=== Section Start ===
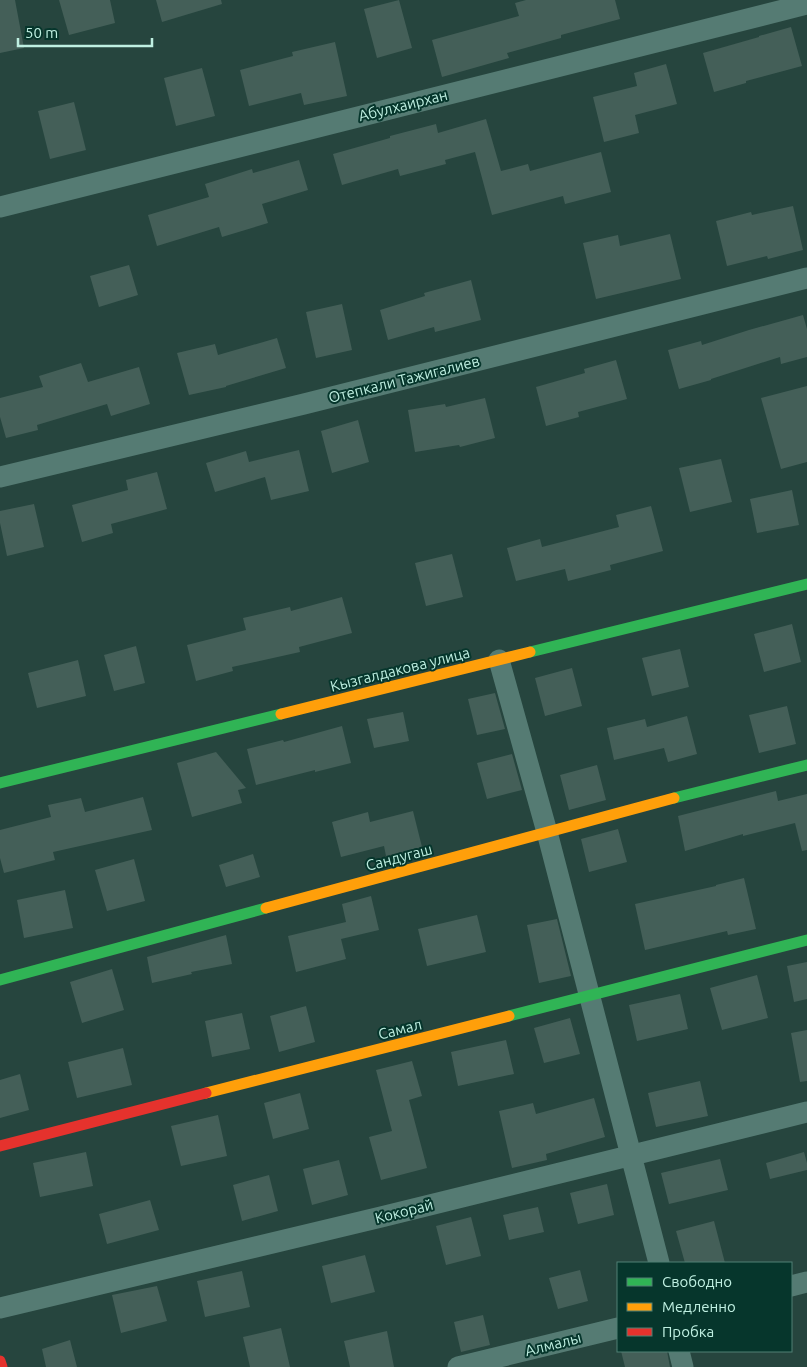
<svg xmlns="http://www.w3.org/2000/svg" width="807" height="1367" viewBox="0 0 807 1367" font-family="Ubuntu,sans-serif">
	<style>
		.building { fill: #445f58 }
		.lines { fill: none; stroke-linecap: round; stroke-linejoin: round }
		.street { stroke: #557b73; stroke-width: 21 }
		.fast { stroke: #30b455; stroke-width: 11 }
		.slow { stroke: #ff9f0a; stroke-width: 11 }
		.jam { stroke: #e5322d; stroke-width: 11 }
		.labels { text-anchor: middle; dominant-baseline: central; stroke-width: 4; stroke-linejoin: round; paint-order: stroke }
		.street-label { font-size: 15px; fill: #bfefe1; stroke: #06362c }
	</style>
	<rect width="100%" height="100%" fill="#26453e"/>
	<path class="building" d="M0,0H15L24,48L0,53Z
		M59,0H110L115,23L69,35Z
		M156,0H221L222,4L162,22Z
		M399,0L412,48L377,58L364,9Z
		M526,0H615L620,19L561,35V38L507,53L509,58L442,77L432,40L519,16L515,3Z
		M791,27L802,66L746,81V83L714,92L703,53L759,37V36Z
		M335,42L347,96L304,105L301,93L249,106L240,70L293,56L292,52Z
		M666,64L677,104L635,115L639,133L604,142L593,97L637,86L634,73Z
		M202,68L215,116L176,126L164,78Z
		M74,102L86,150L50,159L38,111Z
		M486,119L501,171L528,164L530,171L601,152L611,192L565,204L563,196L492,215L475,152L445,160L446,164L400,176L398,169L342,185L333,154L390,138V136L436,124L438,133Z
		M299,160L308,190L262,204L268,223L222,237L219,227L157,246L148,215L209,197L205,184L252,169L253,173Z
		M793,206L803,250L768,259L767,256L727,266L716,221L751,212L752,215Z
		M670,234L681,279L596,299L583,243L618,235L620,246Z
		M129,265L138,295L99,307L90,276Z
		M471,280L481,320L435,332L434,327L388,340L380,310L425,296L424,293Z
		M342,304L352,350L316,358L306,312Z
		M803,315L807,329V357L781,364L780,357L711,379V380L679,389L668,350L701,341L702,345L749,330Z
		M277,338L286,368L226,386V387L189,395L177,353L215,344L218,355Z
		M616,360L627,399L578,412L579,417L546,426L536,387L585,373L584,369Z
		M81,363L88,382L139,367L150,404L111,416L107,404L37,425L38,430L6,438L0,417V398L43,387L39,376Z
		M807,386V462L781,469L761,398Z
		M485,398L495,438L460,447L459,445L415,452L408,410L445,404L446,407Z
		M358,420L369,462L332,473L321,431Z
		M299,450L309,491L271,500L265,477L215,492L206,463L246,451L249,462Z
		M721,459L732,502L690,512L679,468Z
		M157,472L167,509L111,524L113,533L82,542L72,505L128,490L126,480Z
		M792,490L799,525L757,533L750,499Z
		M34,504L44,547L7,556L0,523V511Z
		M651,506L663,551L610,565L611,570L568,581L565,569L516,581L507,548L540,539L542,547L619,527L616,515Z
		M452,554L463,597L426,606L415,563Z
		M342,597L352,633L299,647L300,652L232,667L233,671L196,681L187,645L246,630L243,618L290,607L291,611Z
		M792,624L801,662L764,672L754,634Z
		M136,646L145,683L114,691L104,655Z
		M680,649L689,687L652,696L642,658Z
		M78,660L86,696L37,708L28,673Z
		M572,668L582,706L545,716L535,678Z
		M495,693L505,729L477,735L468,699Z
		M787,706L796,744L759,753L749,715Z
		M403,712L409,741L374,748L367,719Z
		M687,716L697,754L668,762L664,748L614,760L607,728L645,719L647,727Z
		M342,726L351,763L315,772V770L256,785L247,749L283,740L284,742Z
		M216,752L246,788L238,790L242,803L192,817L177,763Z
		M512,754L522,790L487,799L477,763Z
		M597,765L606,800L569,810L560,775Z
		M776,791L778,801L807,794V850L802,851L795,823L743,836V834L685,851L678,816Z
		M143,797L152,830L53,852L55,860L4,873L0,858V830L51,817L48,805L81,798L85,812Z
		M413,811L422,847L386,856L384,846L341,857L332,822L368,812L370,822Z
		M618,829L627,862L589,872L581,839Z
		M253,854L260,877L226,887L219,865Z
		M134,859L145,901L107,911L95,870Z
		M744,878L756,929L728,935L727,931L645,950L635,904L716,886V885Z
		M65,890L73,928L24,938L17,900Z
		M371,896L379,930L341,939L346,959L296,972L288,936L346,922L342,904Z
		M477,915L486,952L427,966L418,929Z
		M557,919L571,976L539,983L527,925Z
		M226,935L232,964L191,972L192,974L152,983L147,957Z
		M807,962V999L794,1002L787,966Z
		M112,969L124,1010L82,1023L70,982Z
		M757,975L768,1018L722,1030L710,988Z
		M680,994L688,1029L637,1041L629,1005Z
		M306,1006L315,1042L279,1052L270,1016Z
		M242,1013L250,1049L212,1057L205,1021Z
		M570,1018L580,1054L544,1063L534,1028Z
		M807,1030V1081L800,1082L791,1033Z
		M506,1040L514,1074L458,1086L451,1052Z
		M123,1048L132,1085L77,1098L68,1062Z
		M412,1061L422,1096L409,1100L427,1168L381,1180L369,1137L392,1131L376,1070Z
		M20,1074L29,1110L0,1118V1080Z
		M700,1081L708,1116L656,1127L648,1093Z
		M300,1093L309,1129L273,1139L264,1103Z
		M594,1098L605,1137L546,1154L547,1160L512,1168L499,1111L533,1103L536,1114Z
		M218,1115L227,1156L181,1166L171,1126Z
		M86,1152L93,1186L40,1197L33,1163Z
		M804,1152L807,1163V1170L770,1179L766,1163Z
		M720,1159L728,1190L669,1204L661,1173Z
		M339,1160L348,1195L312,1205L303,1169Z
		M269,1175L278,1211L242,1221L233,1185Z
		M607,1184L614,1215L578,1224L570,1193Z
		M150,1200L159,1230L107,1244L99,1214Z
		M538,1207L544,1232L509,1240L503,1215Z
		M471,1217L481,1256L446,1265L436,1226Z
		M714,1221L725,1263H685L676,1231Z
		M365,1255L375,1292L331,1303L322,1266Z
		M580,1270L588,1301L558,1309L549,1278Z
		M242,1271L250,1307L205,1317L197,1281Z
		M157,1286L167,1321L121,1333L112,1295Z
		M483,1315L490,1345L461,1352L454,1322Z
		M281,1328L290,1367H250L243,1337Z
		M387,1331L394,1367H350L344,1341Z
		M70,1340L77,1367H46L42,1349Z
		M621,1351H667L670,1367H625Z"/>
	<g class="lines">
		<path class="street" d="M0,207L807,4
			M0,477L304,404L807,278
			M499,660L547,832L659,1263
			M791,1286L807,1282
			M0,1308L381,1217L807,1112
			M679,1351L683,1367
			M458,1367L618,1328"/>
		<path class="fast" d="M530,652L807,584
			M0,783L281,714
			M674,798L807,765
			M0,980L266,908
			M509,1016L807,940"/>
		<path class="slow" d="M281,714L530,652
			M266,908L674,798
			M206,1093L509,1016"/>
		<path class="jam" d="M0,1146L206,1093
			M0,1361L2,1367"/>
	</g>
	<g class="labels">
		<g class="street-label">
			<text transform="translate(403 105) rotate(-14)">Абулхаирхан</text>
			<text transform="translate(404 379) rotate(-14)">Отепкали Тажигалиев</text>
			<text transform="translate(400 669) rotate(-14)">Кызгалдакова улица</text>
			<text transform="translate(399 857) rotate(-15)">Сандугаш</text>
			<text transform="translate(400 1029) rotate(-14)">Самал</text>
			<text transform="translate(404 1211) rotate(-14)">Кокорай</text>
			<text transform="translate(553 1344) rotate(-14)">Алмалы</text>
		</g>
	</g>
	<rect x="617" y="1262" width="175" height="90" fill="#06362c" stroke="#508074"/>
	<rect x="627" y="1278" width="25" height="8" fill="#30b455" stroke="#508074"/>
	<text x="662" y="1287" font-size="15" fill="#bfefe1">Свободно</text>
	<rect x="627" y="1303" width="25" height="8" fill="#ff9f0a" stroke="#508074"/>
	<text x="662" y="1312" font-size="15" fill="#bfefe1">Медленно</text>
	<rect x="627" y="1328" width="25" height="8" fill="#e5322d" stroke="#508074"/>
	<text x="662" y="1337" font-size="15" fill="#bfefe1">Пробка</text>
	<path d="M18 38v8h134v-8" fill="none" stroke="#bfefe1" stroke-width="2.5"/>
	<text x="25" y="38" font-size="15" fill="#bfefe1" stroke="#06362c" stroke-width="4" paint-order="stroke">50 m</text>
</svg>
=== Section End ===
* _ASSIGNMENT_: For every line above that includes the string "lines", copy the line.

* _ANSWER SPACE_:
		.lines { fill: none; stroke-linecap: round; stroke-linejoin: round }
	<g class="lines">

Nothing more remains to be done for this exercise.